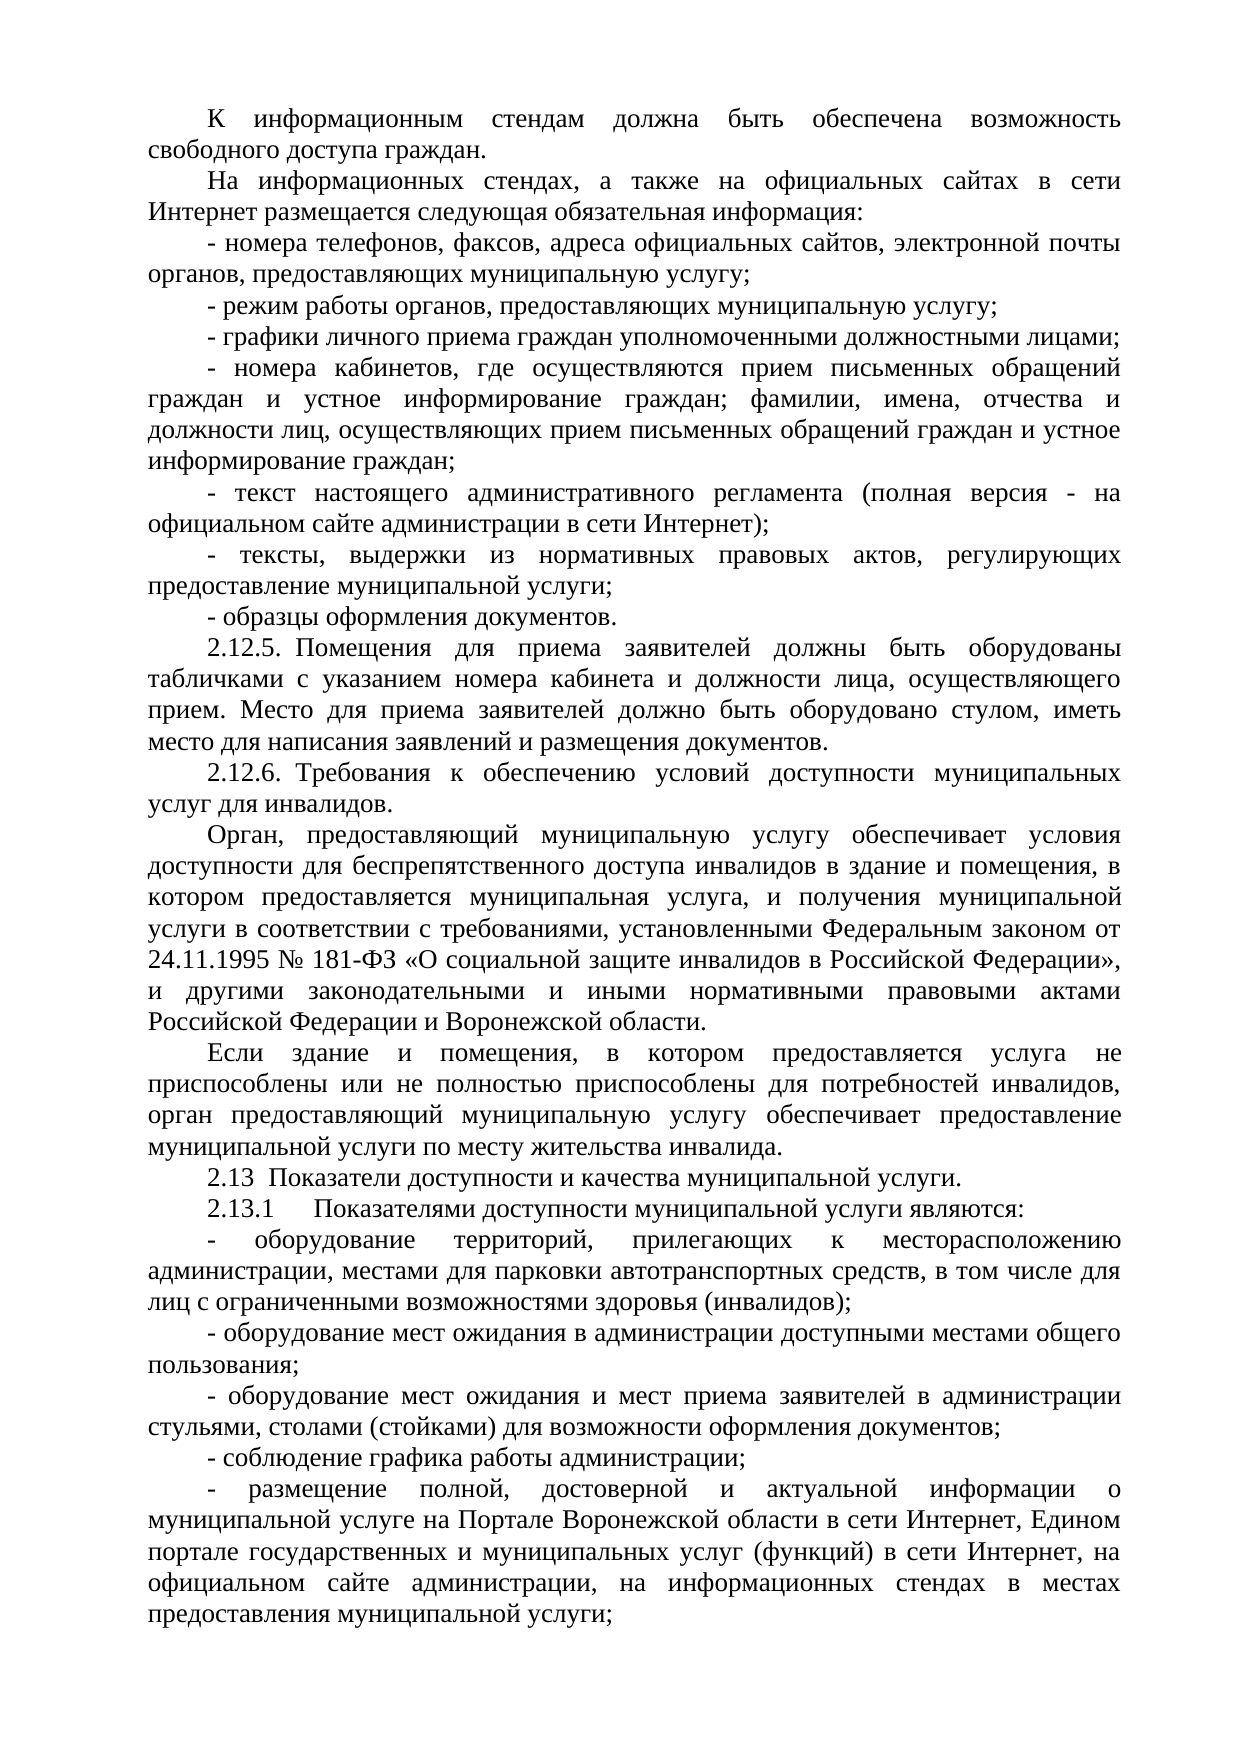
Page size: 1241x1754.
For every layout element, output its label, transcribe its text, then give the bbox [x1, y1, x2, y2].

text - режим работы органов, предоставляющих муниципальную услугу; [148, 289, 1122, 320]
text - графики личного приема граждан уполномоченными должностными лицами; [148, 320, 1122, 351]
list Требования к обеспечению условий доступности муниципальных услуг для инвалидов. [148, 756, 1122, 818]
text Орган, предоставляющий муниципальную услугу обеспечивает условия доступности для беспрепятственного доступа инвалидов в здание и помещения, в котором предоставляется муниципальная услуга, и получения муниципальной услуги в соответствии с требованиями, установленными Федеральным законом от 24.11.1995 № 181-ФЗ «О социальной защите инвалидов в Российской Федерации», и другими законодательными и иными нормативными правовыми актами Российской Федерации и Воронежской области. [148, 818, 1122, 1036]
text - оборудование мест ожидания и мест приема заявителей в администрации стульями, столами (стойками) для возможности оформления документов; [148, 1379, 1122, 1441]
text - тексты, выдержки из нормативных правовых актов, регулирующих предоставление муниципальной услуги; [148, 538, 1122, 600]
text - номера кабинетов, где осуществляются прием письменных обращений граждан и устное информирование граждан; фамилии, имена, отчества и должности лиц, осуществляющих прием письменных обращений граждан и устное информирование граждан; [148, 351, 1122, 476]
list Показатели доступности и качества муниципальной услуги. [148, 1161, 1122, 1192]
text Если здание и помещения, в котором предоставляется услуга не приспособлены или не полностью приспособлены для потребностей инвалидов, орган предоставляющий муниципальную услугу обеспечивает предоставление муниципальной услуги по месту жительства инвалида. [148, 1036, 1122, 1161]
list Помещения для приема заявителей должны быть оборудованы табличками с указанием номера кабинета и должности лица, осуществляющего прием. Место для приема заявителей должно быть оборудовано стулом, иметь место для написания заявлений и размещения документов. [148, 631, 1122, 756]
text - соблюдение графика работы администрации; [148, 1441, 1122, 1472]
text К информационным стендам должна быть обеспечена возможность свободного доступа граждан. [148, 102, 1122, 164]
text На информационных стендах, а также на официальных сайтах в сети Интернет размещается следующая обязательная информация: [148, 164, 1122, 226]
text - оборудование мест ожидания в администрации доступными местами общего пользования; [148, 1317, 1122, 1379]
list Показателями доступности муниципальной услуги являются: [148, 1192, 1122, 1223]
text - оборудование территорий, прилегающих к месторасположению администрации, местами для парковки автотранспортных средств, в том числе для лиц с ограниченными возможностями здоровья (инвалидов); [148, 1223, 1122, 1317]
text - образцы оформления документов. [148, 600, 1122, 631]
text - номера телефонов, факсов, адреса официальных сайтов, электронной почты органов, предоставляющих муниципальную услугу; [148, 226, 1122, 289]
text - размещение полной, достоверной и актуальной информации о муниципальной услуге на Портале Воронежской области в сети Интернет, Едином портале государственных и муниципальных услуг (функций) в сети Интернет, на официальном сайте администрации, на информационных стендах в местах предоставления муниципальной услуги; [148, 1472, 1122, 1628]
text - текст настоящего административного регламента (полная версия - на официальном сайте администрации в сети Интернет); [148, 476, 1122, 538]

EXERCISE BRIEF ▸ The entries above need an exact copy without their pictures.

TASK RESPONSE ▸
Page size: 1241x1754.
For every layout element, output its label, transcribe its text, then give the bbox [x1, y1, x2, y2].

text - режим работы органов, предоставляющих муниципальную услугу; [148, 289, 1122, 320]
text - графики личного приема граждан уполномоченными должностными лицами; [148, 320, 1122, 351]
list Требования к обеспечению условий доступности муниципальных услуг для инвалидов. [148, 756, 1122, 818]
text Орган, предоставляющий муниципальную услугу обеспечивает условия доступности для беспрепятственного доступа инвалидов в здание и помещения, в котором предоставляется муниципальная услуга, и получения муниципальной услуги в соответствии с требованиями, установленными Федеральным законом от 24.11.1995 № 181-ФЗ «О социальной защите инвалидов в Российской Федерации», и другими законодательными и иными нормативными правовыми актами Российской Федерации и Воронежской области. [148, 818, 1122, 1036]
text - оборудование мест ожидания и мест приема заявителей в администрации стульями, столами (стойками) для возможности оформления документов; [148, 1379, 1122, 1441]
text - тексты, выдержки из нормативных правовых актов, регулирующих предоставление муниципальной услуги; [148, 538, 1122, 600]
text - номера кабинетов, где осуществляются прием письменных обращений граждан и устное информирование граждан; фамилии, имена, отчества и должности лиц, осуществляющих прием письменных обращений граждан и устное информирование граждан; [148, 351, 1122, 476]
list Показатели доступности и качества муниципальной услуги. [148, 1161, 1122, 1192]
text Если здание и помещения, в котором предоставляется услуга не приспособлены или не полностью приспособлены для потребностей инвалидов, орган предоставляющий муниципальную услугу обеспечивает предоставление муниципальной услуги по месту жительства инвалида. [148, 1036, 1122, 1161]
list Помещения для приема заявителей должны быть оборудованы табличками с указанием номера кабинета и должности лица, осуществляющего прием. Место для приема заявителей должно быть оборудовано стулом, иметь место для написания заявлений и размещения документов. [148, 631, 1122, 756]
text - соблюдение графика работы администрации; [148, 1441, 1122, 1472]
text К информационным стендам должна быть обеспечена возможность свободного доступа граждан. [148, 102, 1122, 164]
text На информационных стендах, а также на официальных сайтах в сети Интернет размещается следующая обязательная информация: [148, 164, 1122, 226]
text - оборудование мест ожидания в администрации доступными местами общего пользования; [148, 1317, 1122, 1379]
list Показателями доступности муниципальной услуги являются: [148, 1192, 1122, 1223]
text - оборудование территорий, прилегающих к месторасположению администрации, местами для парковки автотранспортных средств, в том числе для лиц с ограниченными возможностями здоровья (инвалидов); [148, 1223, 1122, 1317]
text - образцы оформления документов. [148, 600, 1122, 631]
text - номера телефонов, факсов, адреса официальных сайтов, электронной почты органов, предоставляющих муниципальную услугу; [148, 226, 1122, 289]
text - размещение полной, достоверной и актуальной информации о муниципальной услуге на Портале Воронежской области в сети Интернет, Едином портале государственных и муниципальных услуг (функций) в сети Интернет, на официальном сайте администрации, на информационных стендах в местах предоставления муниципальной услуги; [148, 1472, 1122, 1628]
text - текст настоящего административного регламента (полная версия - на официальном сайте администрации в сети Интернет); [148, 476, 1122, 538]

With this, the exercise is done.